The effect of topological design on the degradation behavior of additively manufactured porous zinc alloy

Abstract

The advent of additively manufactured biodegradable porous metals presents a transformative opportunity to meet the criteria of ideal bone substitutes. Precisely tailoring their degradation behavior constitutes a pivotal aspect of this endeavor. In this study, we investigated the effects of topological designs on the degradation profile of laser powder bed fusion (LPBF) Zn scaffolds under dynamic in vitro immersion tests. Specifically, four types of Zn-0.4Mn-0.2Mg scaffolds (beam-based: diamond, face center cubic; surface-based: gyroid, schwarz-P) were designed and fabricated. The degradation mechanism of the scaffolds was comprehensively evaluated using both experimental and simulation methods. The results illuminate the profound impact of structural design on the degradation properties of the Zn alloy scaffolds. The beam-based diamond and face center cubic scaffolds exhibited a degradation rate of 0.08–0.12 mm per year with a relatively uniform degradation mode under dynamic immersion.
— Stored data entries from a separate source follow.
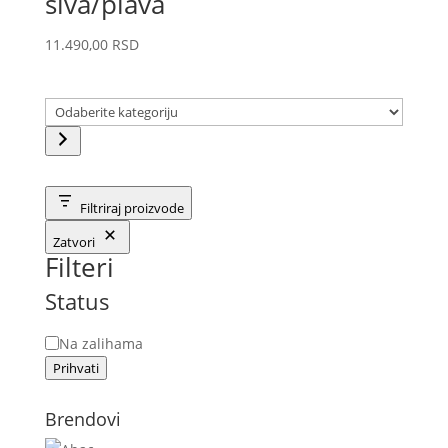
siva/plava
11.490,00
RSD
Odaberite
kategoriju
Filtriraj proizvode
Zatvori
Filteri
Status
Status
Na zalihama
Prihvati
Brendovi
On the contrary, the surface-based gyroid and Schwarz-P scaffolds demonstrated a notably reduced degradation rate due to lower permeability. This restricted the diffusion of medium ions within the pores, culminating in the accumulation of degradation products and more severe localized degradation. This study underscores the potential of topological design as a compelling strategy for tailoring the degradation profile of additively manufactured biodegradable scaffolds, thereby advancing their suitability as bone substitutes.